* [Exercise instructions] Scan the listing below. Return every line containing the string "Register".

* [Available data]
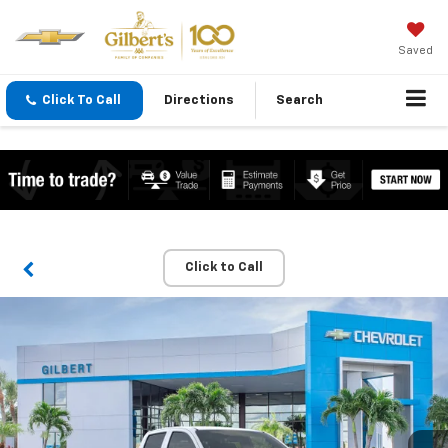
Saved
Click To Call
Directions
Search
Click to Call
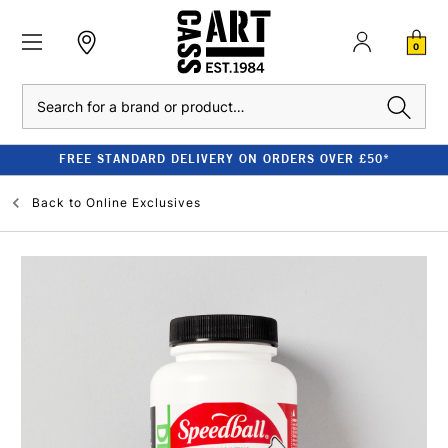
0
Search
FREE STANDARD DELIVERY ON ORDERS OVER £50*
Back to
Online Exclusives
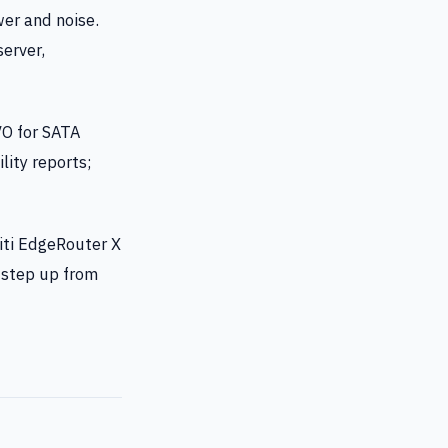
er and noise.
erver,
O for SATA
lity reports;
iti EdgeRouter X
a step up from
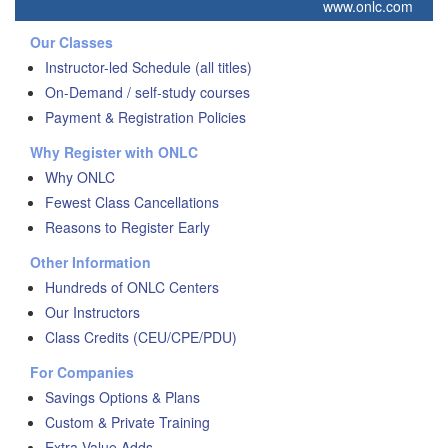
www.onlc.com
Our Classes
Instructor-led Schedule (all titles)
On-Demand / self-study courses
Payment & Registration Policies
Why Register with ONLC
Why ONLC
Fewest Class Cancellations
Reasons to Register Early
Other Information
Hundreds of ONLC Centers
Our Instructors
Class Credits (CEU/CPE/PDU)
For Companies
Savings Options & Plans
Custom & Private Training
Extra Value Adds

* [Answer section]
Why Register with ONLC
Reasons to Register Early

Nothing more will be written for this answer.